> Records for the exercise:
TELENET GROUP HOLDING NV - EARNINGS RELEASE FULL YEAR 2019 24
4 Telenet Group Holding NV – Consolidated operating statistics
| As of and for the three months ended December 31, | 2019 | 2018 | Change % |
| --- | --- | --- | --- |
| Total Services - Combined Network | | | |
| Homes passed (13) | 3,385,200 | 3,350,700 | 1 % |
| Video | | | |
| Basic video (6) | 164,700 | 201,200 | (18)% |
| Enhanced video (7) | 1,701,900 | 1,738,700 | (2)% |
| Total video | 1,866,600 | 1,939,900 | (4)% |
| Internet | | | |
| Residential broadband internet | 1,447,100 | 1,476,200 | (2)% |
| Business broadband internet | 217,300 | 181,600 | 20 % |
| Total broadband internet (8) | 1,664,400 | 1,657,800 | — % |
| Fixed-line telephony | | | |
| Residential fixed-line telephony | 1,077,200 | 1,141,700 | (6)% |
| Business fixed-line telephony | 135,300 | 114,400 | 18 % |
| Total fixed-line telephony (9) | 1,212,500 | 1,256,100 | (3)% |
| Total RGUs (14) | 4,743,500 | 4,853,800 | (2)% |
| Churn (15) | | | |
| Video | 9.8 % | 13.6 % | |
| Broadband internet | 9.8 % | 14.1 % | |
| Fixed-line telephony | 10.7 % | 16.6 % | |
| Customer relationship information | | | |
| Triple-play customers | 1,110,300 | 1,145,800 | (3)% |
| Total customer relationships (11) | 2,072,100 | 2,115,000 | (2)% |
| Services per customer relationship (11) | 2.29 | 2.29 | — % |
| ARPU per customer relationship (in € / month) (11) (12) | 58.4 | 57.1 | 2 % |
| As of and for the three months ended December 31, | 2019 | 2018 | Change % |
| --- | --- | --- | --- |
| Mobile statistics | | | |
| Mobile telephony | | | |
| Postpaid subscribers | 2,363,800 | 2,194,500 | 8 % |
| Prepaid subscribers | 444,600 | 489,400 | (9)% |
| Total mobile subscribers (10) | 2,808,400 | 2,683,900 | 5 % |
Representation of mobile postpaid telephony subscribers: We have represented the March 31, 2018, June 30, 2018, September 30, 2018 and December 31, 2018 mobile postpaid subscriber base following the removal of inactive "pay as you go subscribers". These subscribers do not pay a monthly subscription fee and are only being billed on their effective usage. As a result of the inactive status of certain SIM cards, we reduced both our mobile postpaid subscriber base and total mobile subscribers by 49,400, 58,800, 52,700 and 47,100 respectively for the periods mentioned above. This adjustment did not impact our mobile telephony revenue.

--

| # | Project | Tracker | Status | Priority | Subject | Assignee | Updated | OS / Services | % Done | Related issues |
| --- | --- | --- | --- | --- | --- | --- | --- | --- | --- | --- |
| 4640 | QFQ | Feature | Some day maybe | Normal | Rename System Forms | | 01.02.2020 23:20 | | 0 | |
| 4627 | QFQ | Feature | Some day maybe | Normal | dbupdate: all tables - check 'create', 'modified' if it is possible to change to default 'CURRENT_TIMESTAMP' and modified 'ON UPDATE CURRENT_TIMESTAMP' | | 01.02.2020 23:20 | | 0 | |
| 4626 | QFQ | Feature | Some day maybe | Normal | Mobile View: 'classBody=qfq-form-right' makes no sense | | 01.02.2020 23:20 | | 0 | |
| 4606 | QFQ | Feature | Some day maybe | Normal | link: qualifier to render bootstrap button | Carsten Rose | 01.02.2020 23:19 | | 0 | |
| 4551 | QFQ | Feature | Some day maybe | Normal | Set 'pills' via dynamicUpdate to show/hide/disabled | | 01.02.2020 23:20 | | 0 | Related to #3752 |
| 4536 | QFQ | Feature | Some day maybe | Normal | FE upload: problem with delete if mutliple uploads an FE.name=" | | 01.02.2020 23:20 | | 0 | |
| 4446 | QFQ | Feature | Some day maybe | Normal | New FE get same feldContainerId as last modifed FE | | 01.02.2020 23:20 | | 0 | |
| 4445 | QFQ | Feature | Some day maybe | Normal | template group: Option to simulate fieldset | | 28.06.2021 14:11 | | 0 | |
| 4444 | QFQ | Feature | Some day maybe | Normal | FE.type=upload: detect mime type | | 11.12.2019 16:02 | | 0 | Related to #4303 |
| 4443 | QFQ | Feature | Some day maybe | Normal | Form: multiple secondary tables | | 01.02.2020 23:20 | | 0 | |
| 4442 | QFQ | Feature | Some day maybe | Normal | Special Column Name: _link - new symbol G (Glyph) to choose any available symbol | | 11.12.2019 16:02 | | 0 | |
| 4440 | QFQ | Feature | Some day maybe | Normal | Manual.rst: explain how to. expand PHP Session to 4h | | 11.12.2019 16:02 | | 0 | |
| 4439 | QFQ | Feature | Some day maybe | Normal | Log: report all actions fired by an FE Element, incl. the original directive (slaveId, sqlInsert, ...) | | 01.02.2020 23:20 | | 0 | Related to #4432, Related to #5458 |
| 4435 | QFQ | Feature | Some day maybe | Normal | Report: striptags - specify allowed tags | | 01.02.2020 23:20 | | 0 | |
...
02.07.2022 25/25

* * *

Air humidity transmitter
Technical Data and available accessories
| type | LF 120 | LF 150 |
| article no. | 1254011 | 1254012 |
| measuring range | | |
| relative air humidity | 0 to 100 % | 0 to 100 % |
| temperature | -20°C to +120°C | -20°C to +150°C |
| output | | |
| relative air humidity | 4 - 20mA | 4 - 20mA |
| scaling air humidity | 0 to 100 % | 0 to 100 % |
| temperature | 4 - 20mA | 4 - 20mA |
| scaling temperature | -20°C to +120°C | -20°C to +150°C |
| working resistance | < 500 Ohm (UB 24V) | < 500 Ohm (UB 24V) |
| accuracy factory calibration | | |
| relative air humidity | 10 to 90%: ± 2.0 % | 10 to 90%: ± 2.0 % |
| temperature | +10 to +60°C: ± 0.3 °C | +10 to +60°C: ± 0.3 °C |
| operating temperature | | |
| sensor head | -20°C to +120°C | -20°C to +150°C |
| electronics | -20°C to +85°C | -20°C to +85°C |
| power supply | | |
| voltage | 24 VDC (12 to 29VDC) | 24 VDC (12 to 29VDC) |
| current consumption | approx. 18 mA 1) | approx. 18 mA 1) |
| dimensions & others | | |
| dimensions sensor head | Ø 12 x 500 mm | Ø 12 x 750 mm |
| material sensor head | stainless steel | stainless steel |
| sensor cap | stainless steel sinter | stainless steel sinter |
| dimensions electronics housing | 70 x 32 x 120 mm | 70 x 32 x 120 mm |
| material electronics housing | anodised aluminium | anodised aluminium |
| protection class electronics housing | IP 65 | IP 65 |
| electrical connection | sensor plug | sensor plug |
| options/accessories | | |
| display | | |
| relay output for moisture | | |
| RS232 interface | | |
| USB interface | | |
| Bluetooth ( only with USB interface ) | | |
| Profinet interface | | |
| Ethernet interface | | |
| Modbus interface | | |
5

> Problem requirements: If a line of the entries holds the word "operating", copy it out.

> The completed task:
4 Telenet Group Holding NV – Consolidated operating statistics
| operating temperature | | |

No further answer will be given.